I want to use GeneMark (2.7d) to do gene prediction in a soup of sequences. I don't want, however, to use the general bacterial/archaeal model. Instead, I want to create a custom model file. While this is easy in glimmer (just select a bunch of long orfs, for example), I cannot find out how to do it using GeneMark (it's probably the 'probuild' program but don't know anything else).
Edit: I downloaded GeneMark from GeneMarkS - Linux64. After expanding the zipped file, there's a program called 'probuild' that you use for building custom models but the documentation is really poor (or "hidden" somewhere I cannot easily find!).
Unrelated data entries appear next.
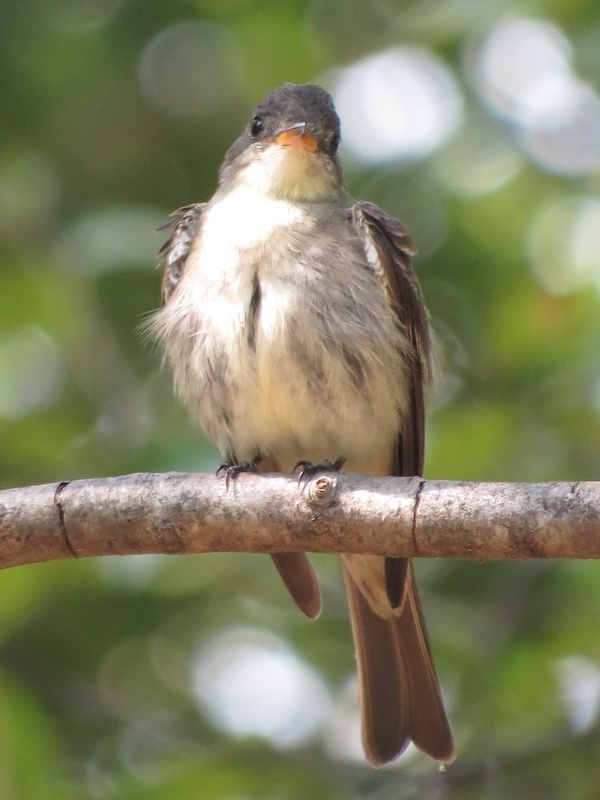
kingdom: Animalia
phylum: Chordata
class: Aves
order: Passeriformes
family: Tyrannidae
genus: Contopus
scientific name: Contopus virens
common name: Eastern wood-pewee
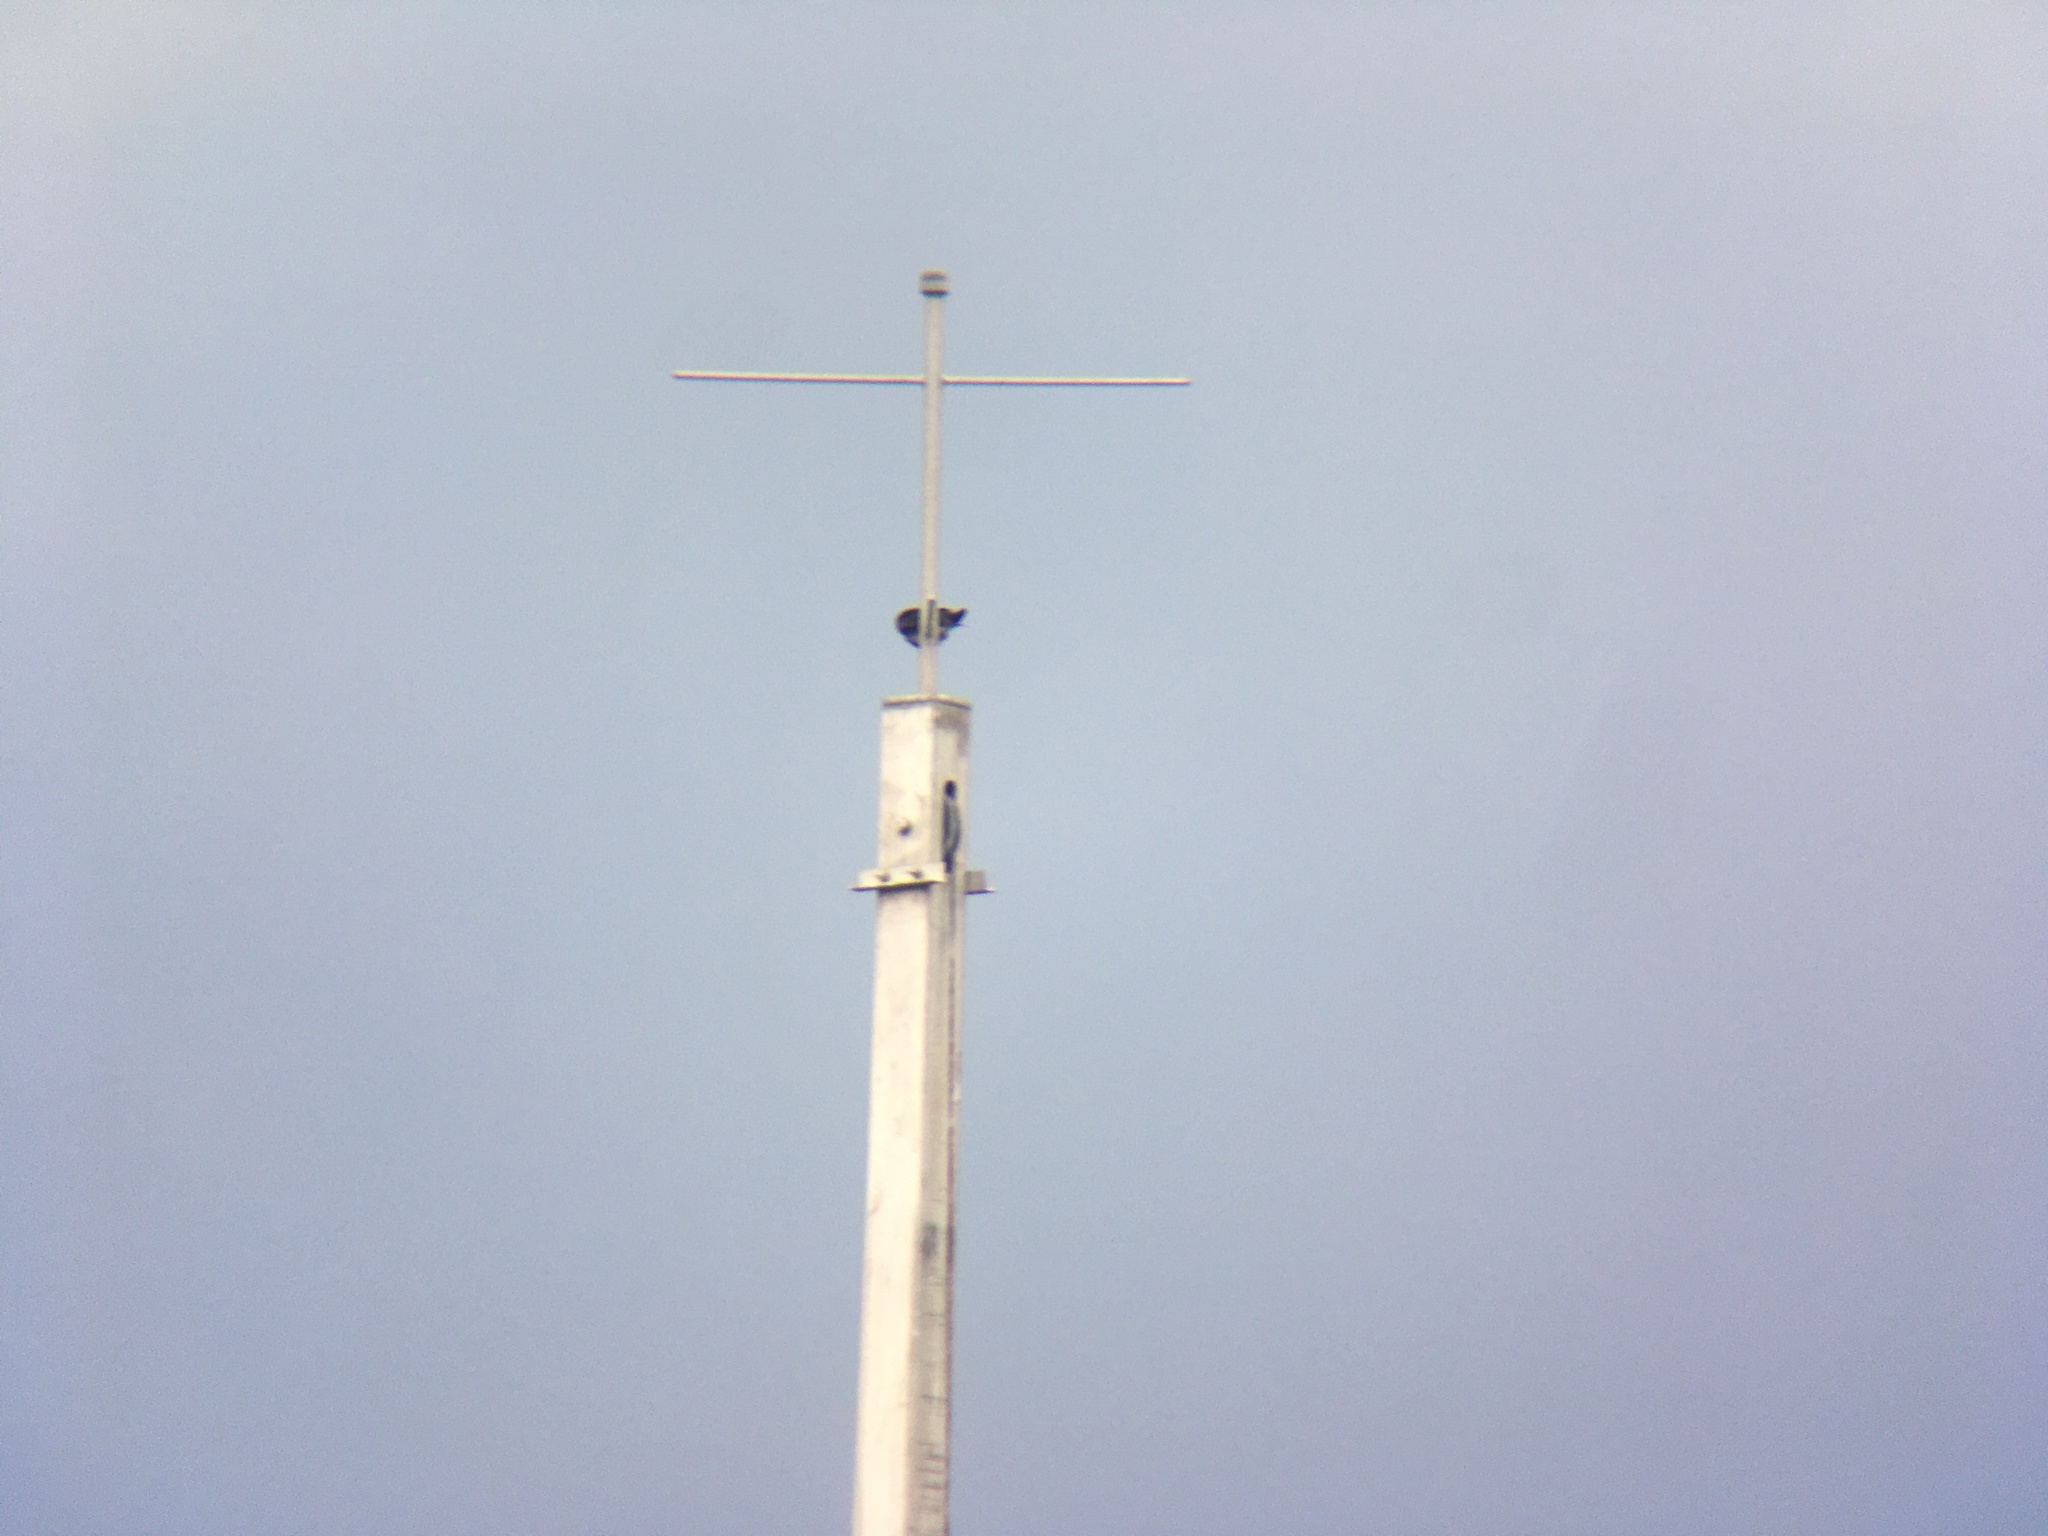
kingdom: Animalia
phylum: Chordata
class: Aves
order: Passeriformes
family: Hirundinidae
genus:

The contents of one of the prebuilt model files are like this:
PHMM 2.5
NAME Aeropyrum_pernix
ORDM 2
ATG_ 0.298
GTG_ 0.279
TTG_ 0.423
CTG_ 0
TAA_ 1
TAG_ 1
TGA_ 1
MINC 40
MAXC 12000
MAXN 12000
NDEC 150
CDEC 300
CDCD 0.0
CD1P 1
CD2P 1
COD1
0.00780 0.00540 0.00895
...Lots of numbers.....
COD2
...Lots of numbers.....
NONC
...Lots of numbers.....
RBSM
0.132 0.167 0.431 0.270
...Some more numbers...
RBSL 34
RBSD
0.016 0.008 0.024 0.032 0.12 0.174 0.128 0.086 0.094 0.08 0.03 0.022 0.012 0.012 0.012 0.006 0.002 0.006 0.01 0.01 0.008 0.012 0.004 0.008 0.008 0.008 0.002 0.012 0.002 0.012 0.004 0.002 0.01 0.01
can you post a link to the program and maybe an example of the file you want to generate?